I agree Issac that this is a huge problem.  To begin to make a dent on this problem, manufacturers of these routers need to do a better job at explaining to users the risk involved in turning on this feature.  This is a tall order since turning on this feature is sometimes recommended by peripheral devices makers (printers, phones and other gadgets) so that they can work out-of-the-box with no configuration.  It's all about ease of use.
You are absolutely right in pointing out that the consequences of having that many vulnerable routers could bleed over into other networks.
One possible thought is to consider scanning all remote PCs that are connecting to "valued" MSU resources to be scanned for malware (somehow) before the connection is made.
Take care.

Firmin Charlot, ITIL, MCSE, A+
Technology Manager
Michigan State University - Student Affairs & Services
556 East Circle Drive, Room 171 - Student Services Building
East Lansing, MI 48824
[log in to unmask]<blocked::mailto:[log in to unmask]>  (517) 432-7541
Linked-in: www.linkedin.com/in/firmincharlot/<http://www.linkedin.com/in/firmincharlot/>

Submit technical requests at https://help.ess.msu.edu/<blocked::http://help.ess.msu.edu/>

From: Isaac, Jeremy [mailto:[log in to unmask]]
Sent: Monday, February 18, 2013 4:34 PM
To: [log in to unmask]<mailto:[log in to unmask]>
Subject: [MSUNAG] UPnP Router Vulnerability

This issue has been floating around for a little bit and I thought I would drop a note here to see what other people think.  There's a vulnerability in many consumer routers that allows UPnP connections from the internet facing interface.  This allows anyone outside the router to configure port mappings as well as other internal settings without any authentication (since UPnP does not require authentication).  What's worse is if the router also exposes a SOAP style interface that essentially allows you to change pretty much every setting that the router has.  This obviously does not directly affect the network on campus, but the concern I have is how the many users that use a VPN to access networks on campus could indirectly affect it.  This kind of vulnerability exposes users at home to unsolicited traffic aimed directly at their devices on their home network, even though they are behind a NAT router (which, by its nature, acts as a reasonably good firewall).  While an SSL VPN connection initiated by a PC does not make the campus network visible to other machines in the case where the machine isn't otherwise compromised, it's only a matter of time before some user's machine is infected and allows some unknown third party to see into a network they wouldn't otherwise have access to.

I really only have one question (and it's a doozy).  What's the right way to deal with this kind of a threat?  I could foresee a suggestion that all VPN users (well, practically all users) check the status of their router's susceptibility to this flaw over at www.grc.com<http://www.grc.com/>.  You would just have to click a couple ShieldsUP! links or use the navigation bar to go to Services, then ShieldsUP! and click proceed.  There's an orange button there that will test your internet facing IP for its willingness to accept UPnP traffic.  For those that end up having this problem, it might be necessary to assist those users in selecting a better router to replace the vulnerable one that they're using.

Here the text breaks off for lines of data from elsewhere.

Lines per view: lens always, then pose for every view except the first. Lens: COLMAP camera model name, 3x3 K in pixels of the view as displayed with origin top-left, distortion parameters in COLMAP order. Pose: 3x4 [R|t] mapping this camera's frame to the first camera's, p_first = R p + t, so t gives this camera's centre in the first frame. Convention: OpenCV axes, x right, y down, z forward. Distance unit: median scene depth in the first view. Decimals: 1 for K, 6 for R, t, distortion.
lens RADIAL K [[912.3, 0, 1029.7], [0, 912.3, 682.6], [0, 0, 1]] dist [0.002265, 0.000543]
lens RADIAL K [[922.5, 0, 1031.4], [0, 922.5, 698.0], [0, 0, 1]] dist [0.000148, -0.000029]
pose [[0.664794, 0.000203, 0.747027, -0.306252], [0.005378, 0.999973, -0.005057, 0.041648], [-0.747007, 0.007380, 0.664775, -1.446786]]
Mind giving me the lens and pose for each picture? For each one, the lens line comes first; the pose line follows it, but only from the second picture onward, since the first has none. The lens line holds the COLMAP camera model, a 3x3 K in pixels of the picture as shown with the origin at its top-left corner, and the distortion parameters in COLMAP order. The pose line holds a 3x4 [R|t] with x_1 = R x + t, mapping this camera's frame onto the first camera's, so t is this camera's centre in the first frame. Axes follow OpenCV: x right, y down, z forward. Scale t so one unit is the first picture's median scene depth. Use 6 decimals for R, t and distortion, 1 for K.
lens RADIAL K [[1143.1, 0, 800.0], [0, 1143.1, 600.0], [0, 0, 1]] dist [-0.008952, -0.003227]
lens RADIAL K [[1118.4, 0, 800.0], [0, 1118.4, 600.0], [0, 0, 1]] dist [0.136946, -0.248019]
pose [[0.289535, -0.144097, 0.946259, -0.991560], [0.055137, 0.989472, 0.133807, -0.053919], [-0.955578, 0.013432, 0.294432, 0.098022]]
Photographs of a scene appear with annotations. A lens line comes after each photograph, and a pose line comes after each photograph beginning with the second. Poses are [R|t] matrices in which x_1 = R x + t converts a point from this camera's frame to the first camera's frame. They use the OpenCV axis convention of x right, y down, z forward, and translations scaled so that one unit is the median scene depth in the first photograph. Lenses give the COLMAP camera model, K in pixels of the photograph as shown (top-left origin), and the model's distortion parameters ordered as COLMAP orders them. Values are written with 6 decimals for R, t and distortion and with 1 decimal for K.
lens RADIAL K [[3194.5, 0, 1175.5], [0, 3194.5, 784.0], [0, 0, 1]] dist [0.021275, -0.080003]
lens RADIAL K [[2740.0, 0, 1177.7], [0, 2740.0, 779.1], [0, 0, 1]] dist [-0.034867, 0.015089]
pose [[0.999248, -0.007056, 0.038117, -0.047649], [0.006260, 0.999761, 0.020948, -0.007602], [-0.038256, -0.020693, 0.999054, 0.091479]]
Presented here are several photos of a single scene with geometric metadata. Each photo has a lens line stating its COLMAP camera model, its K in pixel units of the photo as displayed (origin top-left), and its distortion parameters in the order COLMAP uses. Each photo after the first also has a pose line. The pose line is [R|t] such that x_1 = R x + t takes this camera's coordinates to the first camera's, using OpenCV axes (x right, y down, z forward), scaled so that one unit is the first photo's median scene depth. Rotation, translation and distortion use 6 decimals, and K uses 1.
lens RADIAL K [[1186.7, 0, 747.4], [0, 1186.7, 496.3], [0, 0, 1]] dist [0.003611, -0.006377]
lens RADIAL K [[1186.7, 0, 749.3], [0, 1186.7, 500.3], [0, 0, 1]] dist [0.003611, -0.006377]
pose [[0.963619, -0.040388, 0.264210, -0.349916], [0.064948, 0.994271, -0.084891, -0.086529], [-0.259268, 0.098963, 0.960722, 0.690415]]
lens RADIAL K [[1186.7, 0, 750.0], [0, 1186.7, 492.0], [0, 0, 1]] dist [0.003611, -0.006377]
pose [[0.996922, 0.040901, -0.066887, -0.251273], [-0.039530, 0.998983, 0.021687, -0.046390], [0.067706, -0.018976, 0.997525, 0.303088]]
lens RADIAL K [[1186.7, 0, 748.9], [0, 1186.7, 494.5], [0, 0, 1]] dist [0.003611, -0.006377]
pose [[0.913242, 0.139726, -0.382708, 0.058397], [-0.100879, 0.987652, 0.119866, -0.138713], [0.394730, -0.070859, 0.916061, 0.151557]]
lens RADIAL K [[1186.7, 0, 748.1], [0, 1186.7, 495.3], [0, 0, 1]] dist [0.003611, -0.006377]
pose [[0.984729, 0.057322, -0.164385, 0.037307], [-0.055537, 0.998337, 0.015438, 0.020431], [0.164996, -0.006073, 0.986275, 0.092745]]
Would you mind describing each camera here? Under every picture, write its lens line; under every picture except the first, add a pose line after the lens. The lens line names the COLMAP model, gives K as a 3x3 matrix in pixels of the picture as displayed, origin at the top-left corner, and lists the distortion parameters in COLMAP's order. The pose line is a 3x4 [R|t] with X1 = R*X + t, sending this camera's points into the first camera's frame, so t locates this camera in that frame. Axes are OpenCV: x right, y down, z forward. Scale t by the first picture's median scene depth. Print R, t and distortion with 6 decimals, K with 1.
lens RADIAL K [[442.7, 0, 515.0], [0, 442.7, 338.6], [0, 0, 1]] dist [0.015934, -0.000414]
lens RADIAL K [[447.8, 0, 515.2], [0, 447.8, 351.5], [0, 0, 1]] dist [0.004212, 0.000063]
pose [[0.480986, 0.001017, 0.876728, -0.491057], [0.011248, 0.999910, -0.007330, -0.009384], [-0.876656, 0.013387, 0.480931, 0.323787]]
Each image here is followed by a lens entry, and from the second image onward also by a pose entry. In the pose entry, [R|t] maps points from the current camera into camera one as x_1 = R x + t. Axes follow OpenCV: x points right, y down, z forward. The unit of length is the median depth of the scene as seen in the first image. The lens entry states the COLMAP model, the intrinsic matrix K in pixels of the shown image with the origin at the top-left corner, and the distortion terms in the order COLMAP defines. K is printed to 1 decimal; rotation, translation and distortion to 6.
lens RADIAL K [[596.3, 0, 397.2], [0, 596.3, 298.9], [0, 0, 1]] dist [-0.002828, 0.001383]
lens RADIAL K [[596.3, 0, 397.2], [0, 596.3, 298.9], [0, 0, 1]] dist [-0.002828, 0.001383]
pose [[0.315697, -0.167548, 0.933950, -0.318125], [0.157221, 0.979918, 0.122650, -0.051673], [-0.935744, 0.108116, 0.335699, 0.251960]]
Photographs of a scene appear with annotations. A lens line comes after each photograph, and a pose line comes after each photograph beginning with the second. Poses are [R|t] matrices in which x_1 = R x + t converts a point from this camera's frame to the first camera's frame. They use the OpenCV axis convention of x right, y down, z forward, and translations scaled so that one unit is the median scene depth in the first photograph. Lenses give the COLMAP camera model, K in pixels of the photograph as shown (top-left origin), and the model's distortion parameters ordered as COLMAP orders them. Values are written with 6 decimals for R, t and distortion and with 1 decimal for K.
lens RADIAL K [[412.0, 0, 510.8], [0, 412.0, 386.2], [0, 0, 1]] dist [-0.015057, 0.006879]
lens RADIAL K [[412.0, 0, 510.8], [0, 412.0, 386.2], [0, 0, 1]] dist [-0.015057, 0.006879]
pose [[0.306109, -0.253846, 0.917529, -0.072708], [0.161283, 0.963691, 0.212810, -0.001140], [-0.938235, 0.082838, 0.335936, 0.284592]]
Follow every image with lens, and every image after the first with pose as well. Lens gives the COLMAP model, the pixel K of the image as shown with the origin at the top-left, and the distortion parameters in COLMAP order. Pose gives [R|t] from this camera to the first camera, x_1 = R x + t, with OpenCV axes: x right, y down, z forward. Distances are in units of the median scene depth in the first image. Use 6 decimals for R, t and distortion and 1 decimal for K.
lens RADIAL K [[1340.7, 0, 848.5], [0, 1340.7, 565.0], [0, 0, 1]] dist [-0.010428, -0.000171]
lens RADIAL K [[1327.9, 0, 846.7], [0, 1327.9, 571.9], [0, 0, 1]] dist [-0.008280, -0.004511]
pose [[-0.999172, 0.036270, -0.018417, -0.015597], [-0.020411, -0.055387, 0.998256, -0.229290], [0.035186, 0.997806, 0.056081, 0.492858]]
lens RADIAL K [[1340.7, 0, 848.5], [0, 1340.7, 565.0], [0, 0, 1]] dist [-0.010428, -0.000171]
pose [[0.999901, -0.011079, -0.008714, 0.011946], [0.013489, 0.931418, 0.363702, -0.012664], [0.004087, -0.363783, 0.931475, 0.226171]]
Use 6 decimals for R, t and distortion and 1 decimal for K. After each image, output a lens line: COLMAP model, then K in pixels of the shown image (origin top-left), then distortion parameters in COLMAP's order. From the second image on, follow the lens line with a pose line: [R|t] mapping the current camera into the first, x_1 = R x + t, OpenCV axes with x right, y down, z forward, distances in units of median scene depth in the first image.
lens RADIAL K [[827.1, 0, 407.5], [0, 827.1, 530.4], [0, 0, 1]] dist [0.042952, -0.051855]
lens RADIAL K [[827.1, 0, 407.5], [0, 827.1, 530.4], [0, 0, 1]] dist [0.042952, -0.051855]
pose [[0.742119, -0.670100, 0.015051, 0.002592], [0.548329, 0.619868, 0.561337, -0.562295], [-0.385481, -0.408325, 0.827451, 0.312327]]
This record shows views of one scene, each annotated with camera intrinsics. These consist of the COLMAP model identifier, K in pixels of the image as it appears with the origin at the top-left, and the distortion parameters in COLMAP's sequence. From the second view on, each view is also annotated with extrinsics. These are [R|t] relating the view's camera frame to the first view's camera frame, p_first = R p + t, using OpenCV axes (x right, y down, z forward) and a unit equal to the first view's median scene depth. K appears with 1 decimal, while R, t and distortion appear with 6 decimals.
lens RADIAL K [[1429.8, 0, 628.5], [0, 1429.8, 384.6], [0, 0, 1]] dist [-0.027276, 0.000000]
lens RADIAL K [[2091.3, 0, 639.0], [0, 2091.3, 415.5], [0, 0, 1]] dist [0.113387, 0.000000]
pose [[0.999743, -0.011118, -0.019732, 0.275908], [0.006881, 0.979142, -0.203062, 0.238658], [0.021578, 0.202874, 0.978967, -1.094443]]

That's one way to deal with it, but a user's willingness to check for this sort of problem is not something you can bet on and there's certainly no good way to see that they follow through.  So...what else can be done?  Is there a good way to tackle this issue or are we stuck with the notion that outside machines could be an even bigger risk than they already are?

For additional scariness, http://blog.defensecode.com/2013/02/defensecode-security-advisory-cisco.html

Since 80 million vulnerable routers is a big number, I'd have to think that there are at least a few in use in home networks that have computers behind them that access campus resources through a VPN.  In case anybody thinks that this hasn't caught the attention of nefarious folks, there have been honeypots set up that are actively receiving UPnP packets from machines scanning for this vulnerability.  Any thoughts?